We discuss functions. Just because we can write a function of sets which exist, does not mean the results of the functions exist. For that we need axioms discussed later.
We define a function on two sets, \(a\lor b\), such that the result contains all elements from either sets.
\(\forall a \forall x \forall y [a\in (x\lor y) \leftrightarrow (a\in x \lor a\in y)]\)
This is commutative: \(a\lor b = b\lor a\)
This is associative: \((a\lor b)\lor c = a\lor (b\lor c)\)
We define a function, \(a\land b\), on two sets, such that the result contains all elements which are in both.
\(\forall a \forall x \forall y [a\in (x\land y) \leftrightarrow (a\in x \land a\in y)]\)
This is commutative: \(a\land b = b\land a\)
This is associative: \((a\land b)\land c = a\lor (b\land c)\)

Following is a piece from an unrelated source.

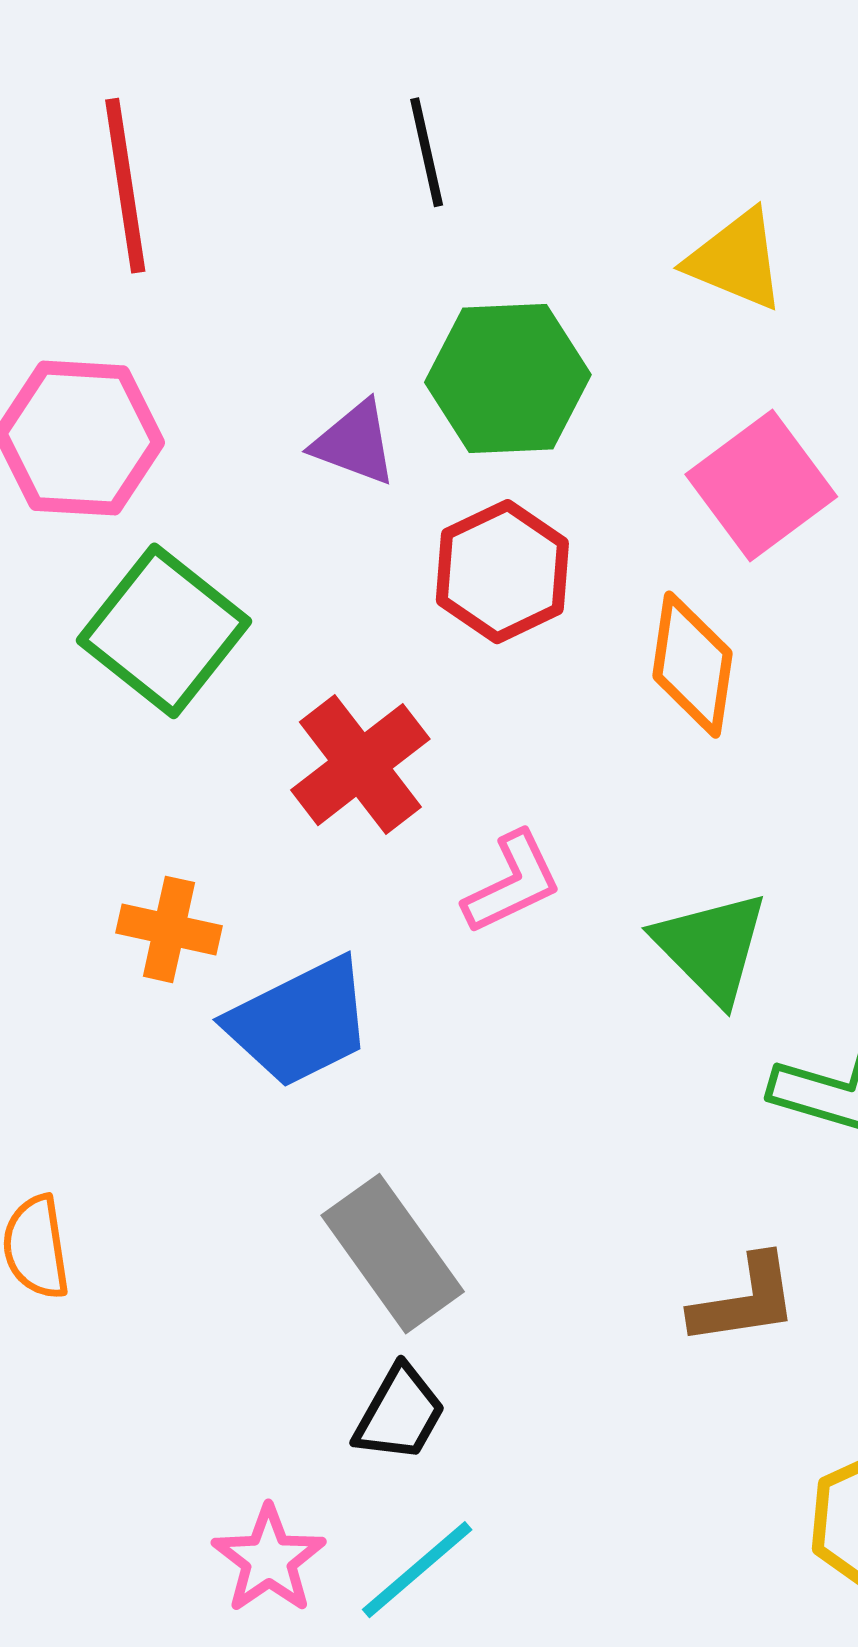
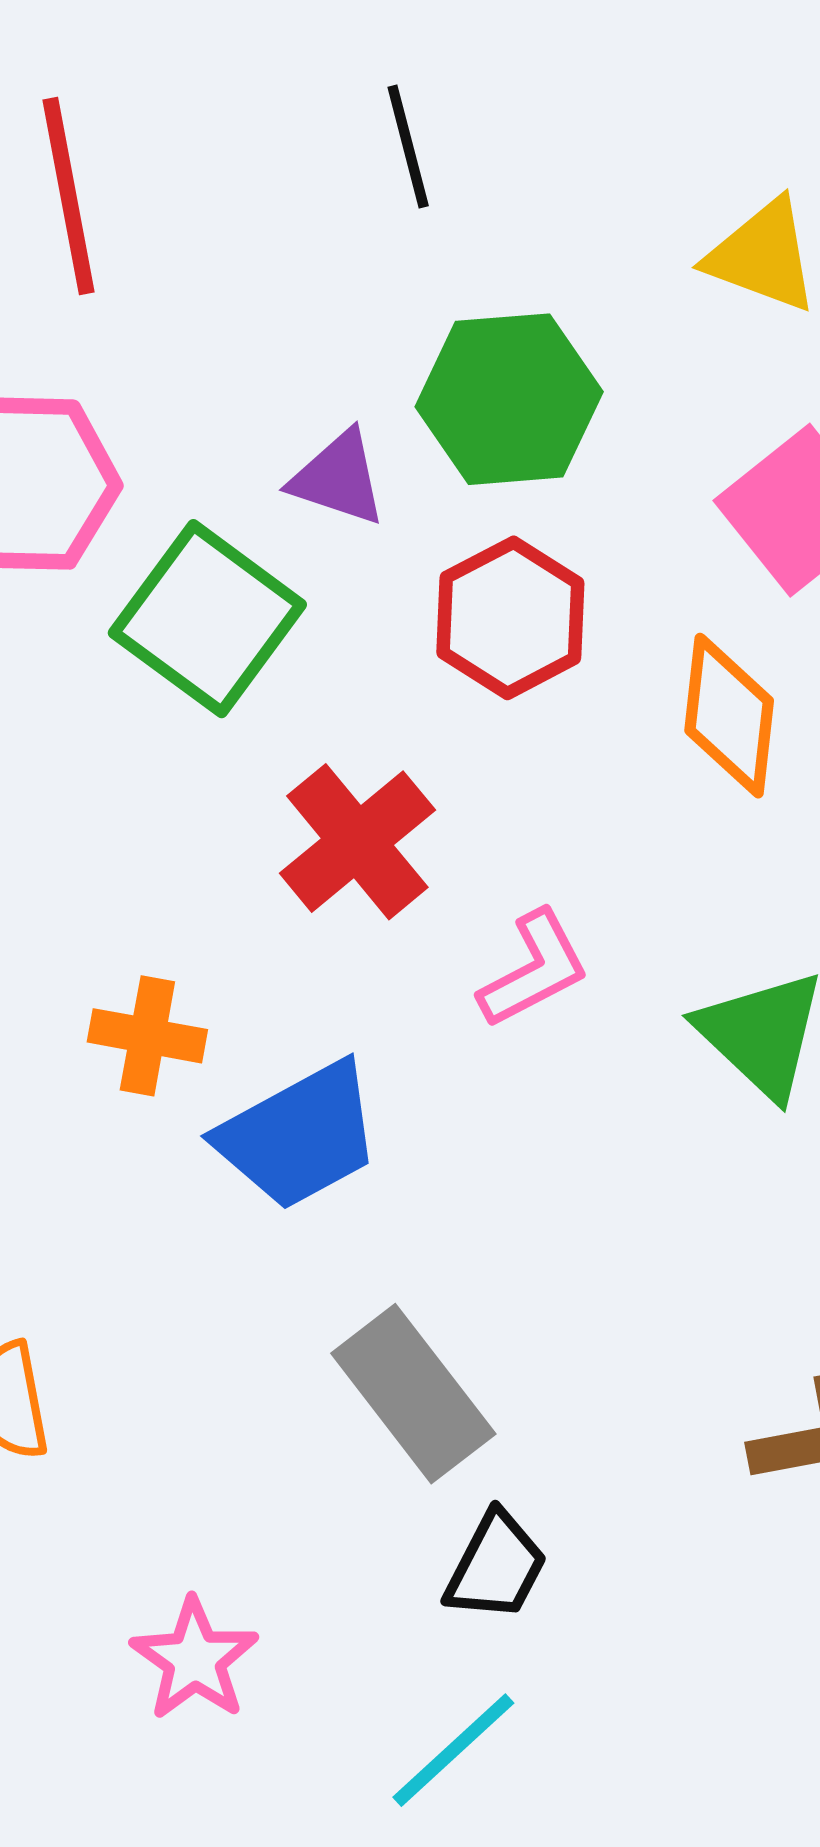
green square: (164, 631) -> (207, 619), moved
black trapezoid: (400, 1414) -> (496, 1566), moved
pink star: (269, 1559) -> (195, 1659), moved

Union is distributive over intersection: \(a\lor (b\land c)=(a\lor b)\land (a\lor c)\)
Intersection is distributive over union: \(a\land (b\lor c)=(a\land b)\lor (a\land c)\)
Sets are disjoint is there is no overlap in their elements. Two sets are \(s_i\) and \(s_j\) are mutually exclusive if:
\(s_i\land s_j=\emptyset\)
A collection of events \(s\) are all mutually exclusive if all pairs are mutually exclusive. That is:
\(\forall s_i \in s\forall s_j\in s[s_i\land s_j\ne \emptyset \rightarrow s_i=s_j]\)
\(x^C\) is the completement. It is defined such that:
\(\forall x [x\land x^C=\varnothing ]\)
For a set \(b\), the complement with respect to \(a\) is all elements in \(a\) which are not in \(b\).
\(\forall x \in a \forall y \in b [x \in (a \setminus b) \land y\in (a \setminus b)]\)
\(b\land (a \setminus b)= \varnothing\)
That is, \(b\) and \(a \setminus b\) are disjoint.
For two sets \(a\) and \(b\) we can write \((a \setminus b)\). This is the set of elements of \(a\) which are not in \(b\).
Consider the axiom of specification:
\(\forall x \forall a \exists s[(P(x)\land x\in a )\leftrightarrow (x\in s)]\)
We can also write
\(\forall x \forall a \forall b\exists s[(x\not\in b\land x\in a )\leftrightarrow (x\in s)]\)
Which provides the complement, \(s\).
We previously discussed properties of normal form, and the results from these properties.
If another structure shares these properties then they will also share the results.
If a mathematical structure has the following properties, it shares the results from normal form, and is a boolean algebra.
Both binary operators are commutitive - \(A\land B=B\land A\) and \(A\lor B=B\lor A\)
Both binary operators are associative - \((A\land B)\land C=A\land (B\land C)\) and \((A\lor B)\lor C=A\lor (B\lor C)\)
Completements - \(A\land \neg A=\emptyset\) and \(A\lor \neg A=U\)
Absorption - \(A\land (A\lor B)=A\) and \(A\lor (A\land B)=A\)
Identity - \(A\land U=A\) and \(A\lor \emptyset =A\)
Distributivity - \(A\land (B\lor C)=(A\land B)\lor (A\land C)\) and \(A\lor (B\land C)=(A\lor B)\land(A\lor C)\)
These hold for sets, and so boolean algebra holds for sets.
An algebra, \(\Sigma\), on set \(s\) is a set of subsets of \(s\) such that:
Closed under intersection: If \(a\) and \(b\) are in \(\Sigma\) then \(a\land b\) must also be in \(\Sigma\)
\(\forall ab [(a \in \Sigma \land b \in \Sigma )\rightarrow (a\land b \in \Sigma)]\)
Closed under union: If \(a\) and \(b\) are in \(\Sigma\) then \(a\lor b\) must also be in \(\Sigma\).
\(\forall ab [(a \in \Sigma \land b \in \Sigma )\rightarrow (a\lor b \in \Sigma)]\)
If both of these are true, then the following is also true:
Closed under complement: If \(a\) is in \(\Sigma\) then \(s \backslash a\) must also be in \(\Sigma\)
We also require that the null set (and therefore the original set, null’s complement) is part of the algebra.